The second tutorial that I did was for the Smoking Eyes Quad. Link 

I plan on doing a tutorial on the Gentle Fumes Quad probably on Tuesday for the Rihanna concert that night at my university. I loved this look she did, a smokey eye with pale pink lips. Also, I'll be posting a teal & green look, as well as a purple & silver one. 

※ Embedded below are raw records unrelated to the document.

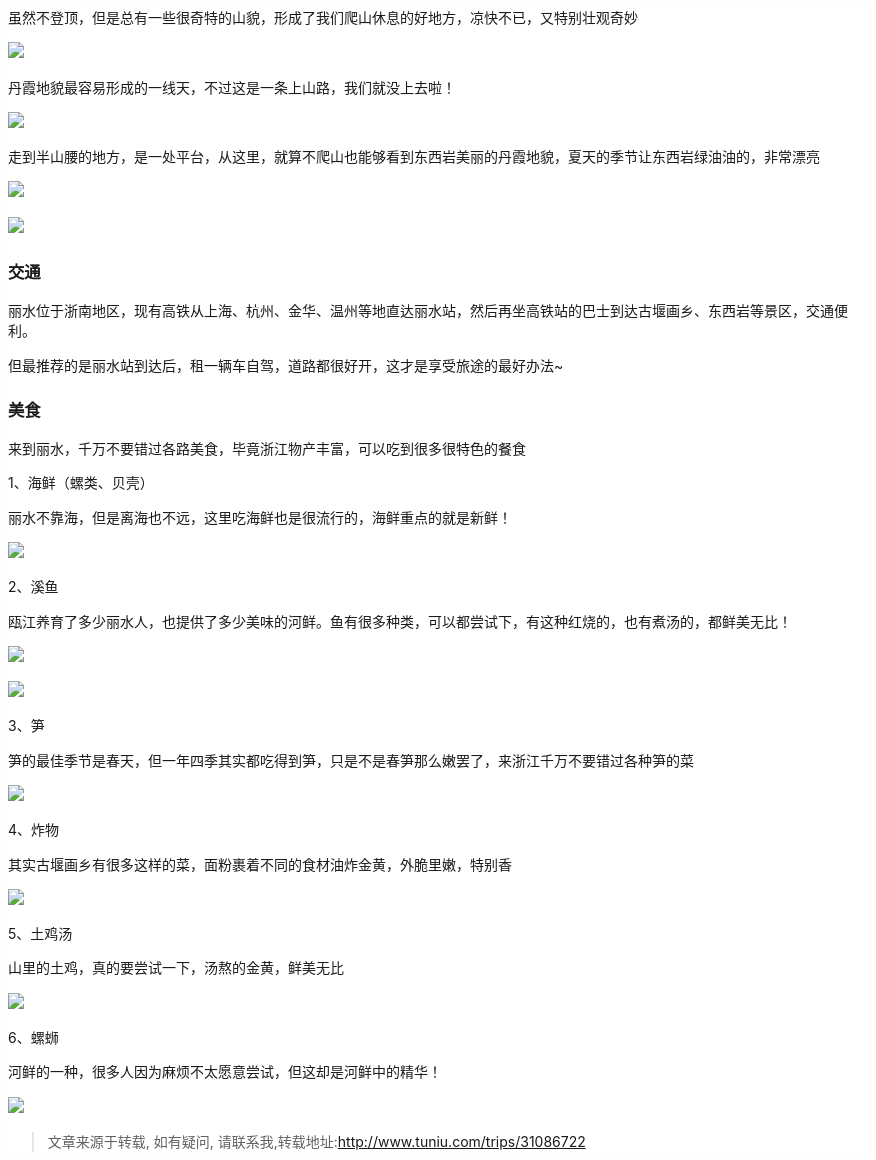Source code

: 虽然不登顶，但是总有一些很奇特的山貌，形成了我们爬山休息的好地方，凉快不已，又特别壮观奇妙

![](https://p3.pstatp.com/large/pgc-image/16309284c6ec4c89bcfabe428dd3623b)

丹霞地貌最容易形成的一线天，不过这是一条上山路，我们就没上去啦！

![](https://p1.pstatp.com/large/pgc-image/a4853e40153c4411be2db93e03caf1d7)

走到半山腰的地方，是一处平台，从这里，就算不爬山也能够看到东西岩美丽的丹霞地貌，夏天的季节让东西岩绿油油的，非常漂亮

![](https://p3.pstatp.com/large/pgc-image/145843ee442c4bfa9de8ed6d55fdfa13)

![](https://p1.pstatp.com/large/pgc-image/87861163600342d4a39a002545fbe643)

### 交通

丽水位于浙南地区，现有高铁从上海、杭州、金华、温州等地直达丽水站，然后再坐高铁站的巴士到达古堰画乡、东西岩等景区，交通便利。

但最推荐的是丽水站到达后，租一辆车自驾，道路都很好开，这才是享受旅途的最好办法~

### 美食

来到丽水，千万不要错过各路美食，毕竟浙江物产丰富，可以吃到很多很特色的餐食

1、海鲜（螺类、贝壳）

丽水不靠海，但是离海也不远，这里吃海鲜也是很流行的，海鲜重点的就是新鲜！

![](https://p3.pstatp.com/large/pgc-image/59b4de57dd9149edb2db1dda53a6013e)

2、溪鱼

瓯江养育了多少丽水人，也提供了多少美味的河鲜。鱼有很多种类，可以都尝试下，有这种红烧的，也有煮汤的，都鲜美无比！

![](https://p9.pstatp.com/large/pgc-image/c310c0e7594c4eaa99af637a83b18ba0)

![](https://p3.pstatp.com/large/pgc-image/b2478fe6d87542c9ba9ee3d4d8c39000)

3、笋

笋的最佳季节是春天，但一年四季其实都吃得到笋，只是不是春笋那么嫩罢了，来浙江千万不要错过各种笋的菜

![](https://p9.pstatp.com/large/pgc-image/8c00ce24fae94f00ba6bba6702876c6c)

4、炸物

其实古堰画乡有很多这样的菜，面粉裹着不同的食材油炸金黄，外脆里嫩，特别香

![](https://p9.pstatp.com/large/pgc-image/9104735df0264628b54711b2d3aafb65)

5、土鸡汤

山里的土鸡，真的要尝试一下，汤熬的金黄，鲜美无比

![](https://p1.pstatp.com/large/pgc-image/7fd488799dac4ab4822261a310f2d41f)

6、螺蛳

河鲜的一种，很多人因为麻烦不太愿意尝试，但这却是河鲜中的精华！

![](https://p1.pstatp.com/large/pgc-image/b219bbe4208743f295e193ad29e5dca3)


> 文章来源于转载, 如有疑问, 请联系我,转载地址:http://www.tuniu.com/trips/31086722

Thanks for looking ladies! Comments & feedback is appreciated!


----------



## anjdes (Oct 1, 2007)

*Re: 2 Videos: Cocomotion & Smoking Eyes*

Keep 'em comin!


----------



## ViV04 (Oct 1, 2007)

*Re: 2 Videos: Cocomotion & Smoking Eyes*

Thanks for the tutorials!! Love the Smoking Eyes! Love your hair, how you style your hair that high? Hope you feel better.:loveya:


----------



## iluvmac (Oct 1, 2007)

*Re: 2 Videos: Cocomotion & Smoking Eyes*

You're gorgeous, Stephie! I did enjoy your tutorials! Can't wait to get more, keep posting!!


----------



## nunu (Oct 1, 2007)

*Re: 2 Videos: Cocomotion & Smoking Eyes*

thanks stephie! you are amazing! another great tutorials!


----------



## alysia56 (Oct 1, 2007)

I just got this quad, so your tut is definitely going to help.  Maybe if I get bored I'll try it out and post the results.  You rock!


----------



## j_absinthe (Oct 1, 2007)

You're so adorable! Great vids, as usual!


----------



## doniad101 (Oct 2, 2007)

Awesome Tutorials Stephie! Thanks so much for posting!


----------



## frocher (Oct 2, 2007)

Great tuts!  Thanks for posting them.


----------



## alien21xx (Oct 3, 2007)

I love the Smoking Eyes tutorial! Thanks for posting and keep them coming while I go try this one out.


----------



## stephie06 (Oct 3, 2007)

thank you ladies! i made a dramatic gentle fumes quad tutorial & i just need to edit it. stay tuned! ......


----------



## Shadow (Oct 3, 2007)

What a wonderful job you did with the Smokey Eyes quad!  You really know how to expertly apply the colors.  Thanks for the tut.  Looking forward to seeing more.


----------



## kiddles (Oct 7, 2007)

loving your work


----------



## La Ilusion (Oct 7, 2007)

Two great ones! (Now I am absolutely craving Cocomotion!)  I always look forward to your tutorials. Keep 'em coming!


----------



## makeba (Oct 7, 2007)

Nice work. Your so talented


----------



## MisaMayah (Oct 12, 2007)

I luv your tutorials..and ur so pwetty =)
After I saw your cocomotion vid I was inspired to wear mine today, I haven't even touched it since I bought it-dont know why!! So I teamed it up with gold mode pigment and black eyeliner...got lots of compliments!!


----------